LAHORE: Arrangements for handing over the strategic shares in Allied Bank Limited (ABL) along with management control are in process and State Bank of Pakistan (SBP) nominated evaluators and officials are collecting data pertaining to the issue.
ABL officials believe that a belated procedure of data compilation may delay the handing over – for the third consecutive time – of ABL’s strategic assets and management control beyond March 15. They say that things are yet to be finalised to ascertain the actual assets and liabilities of the country’s third largest private bank.
Earlier, the SBP had fixed January 15, followed by February 15 and finally March 15 as deadlines for ascertaining the assets and liabilities of the ABL to transfer its management control to interested parties. However, the final date of March 15 is expected to see yet another extension as officials deputed by the Central Bank for this purpose, are yet to finalise a lot of issues.
The ABL is currently in the sale basket of the SBP, which is considering three serious contenders – Askari Commercial Bank Limited (ACBL), Pak Kuwait Investment Bank and Dawood Group – to be its next managers.
A source, on condition of anonymity, said that the SBP bosses do not seem to be in hurry regarding the disposal of the majority shares of the ABL along with its management stakes especially when at least three cases regarding the control of the bank’s management are pending adjudication before the courts.
Abbasi Group – claiming around 30 per cent share holding of the ABL – has recently acquired a stay order from the Sindh High Court (SHC). It has pointed that the Annual General Meeting (AGM) of the Bank has not been held after the year 2000-2001. The Group has also termed the current working of the Bank as illegal, since its affairs are being run through non-elected nominated directors.
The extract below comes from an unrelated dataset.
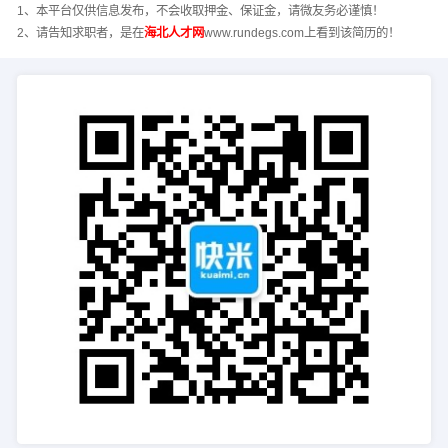
1、本平台仅供信息发布，不会收取押金、保证金，请微友务必谨慎！
2、请告知求职者，是在
海北人才网
www.rundegs.com上看到该简历的！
Askari Commercial Bank Ltd (ACBL) – which claims more than ten per cent shareholding in the ABL – has also claimed its priority right over the bank terming itself as the most suitable party to take over ABL.
The President and Chief Executive Officer of ACBL, Kalim ur Rahman, while talking to The News, had claimed that the ACBL – with a network of 57 branches and twelve-year of commercial operations – has the most suitable credentials to take over ABL.
Sources said the SBP has already informed all three parties that they would have to inject at least Rs7 billion worth of liquidity to revive the Bank. Earlier, the government had dis-invested 49 per cent share of the ABL to its employees. Four different parties now hold these shares after ABL’s employees individually sold out its shares. Following this complex situation, the prospective buyers may be in lurch on taking over the Bank. However, new buyers have been assured of removing various irritants and bottlenecks before completing the transaction.
In accordance with section 47 of the Banking Companies Ordinance, the SBP has already acquired the management of ABL to facilitate the disposal of the Bank’s remaining 51 per cent share holding along with its management stakes to the new buyer.
However, the SBP sources declined to over-rule the open bidding option saying that it may be adopted to make the handing over process more transparent.
ABL – one of the largest banks of country in terms of its assets, deposits and advances – has a network of 825 branches and a staff strength of 7,082 employees. As on June 21, 2003, the deposit base of the bank stood at Rs105 billion and its total assets at Rs114 billion. The paid-up capital of ABL is little over Rs1 billion and its equity account reflects a deficit of Rs3.969 billion. The capital adequacy ratio (CAR) of ABL is 14 per cent, negative.
The Allied Management Group (AMG) – representing the employees of ABL – purchased 26 per cent of the total shares of the Bank – with face value of Rs10 per share – at a price of Rs70 per share along with its management control in 1991.